Your instructions. An exact restatement of the data below, with the pictures removed, is the required answer.

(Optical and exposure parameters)
--

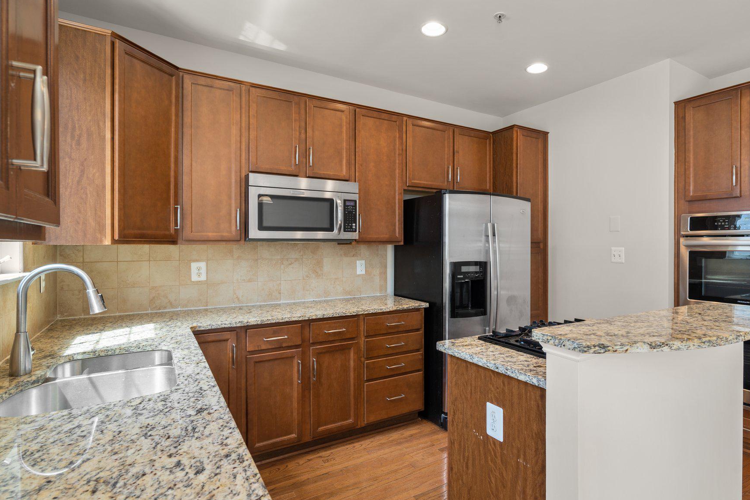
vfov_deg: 64.5
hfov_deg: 86.5
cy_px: 244
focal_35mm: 19
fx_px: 396
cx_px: 422
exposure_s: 1/3
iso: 100
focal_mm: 16
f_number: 8
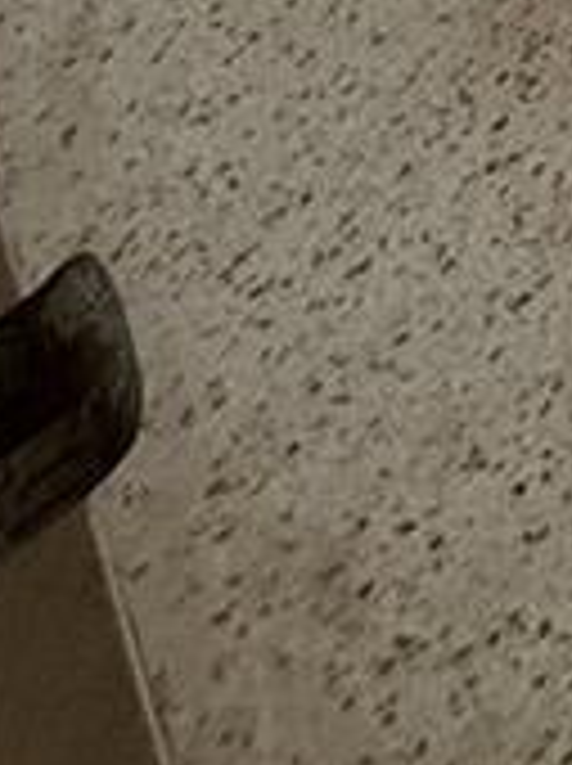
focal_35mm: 99
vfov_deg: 11.1
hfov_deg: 10.2
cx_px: 1779
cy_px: -1593
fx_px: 2187
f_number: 2.2
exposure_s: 1/96
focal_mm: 2.22
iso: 320
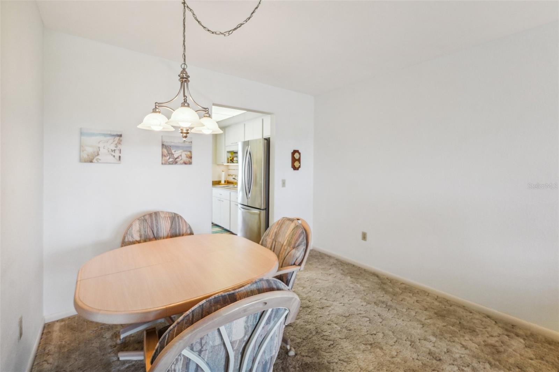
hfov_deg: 100.4
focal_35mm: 15
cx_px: 280
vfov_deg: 77.3
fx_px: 233
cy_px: 186
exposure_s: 1/30
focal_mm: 10
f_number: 8
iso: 400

--

Finished exercise.
vfov_deg: 64.5
hfov_deg: 86.5
cy_px: 244
focal_35mm: 19
fx_px: 396
cx_px: 422
exposure_s: 1/3
iso: 100
focal_mm: 16
f_number: 8
focal_35mm: 99
vfov_deg: 11.1
hfov_deg: 10.2
cx_px: 1779
cy_px: -1593
fx_px: 2187
f_number: 2.2
exposure_s: 1/96
focal_mm: 2.22
iso: 320
hfov_deg: 100.4
focal_35mm: 15
cx_px: 280
vfov_deg: 77.3
fx_px: 233
cy_px: 186
exposure_s: 1/30
focal_mm: 10
f_number: 8
iso: 400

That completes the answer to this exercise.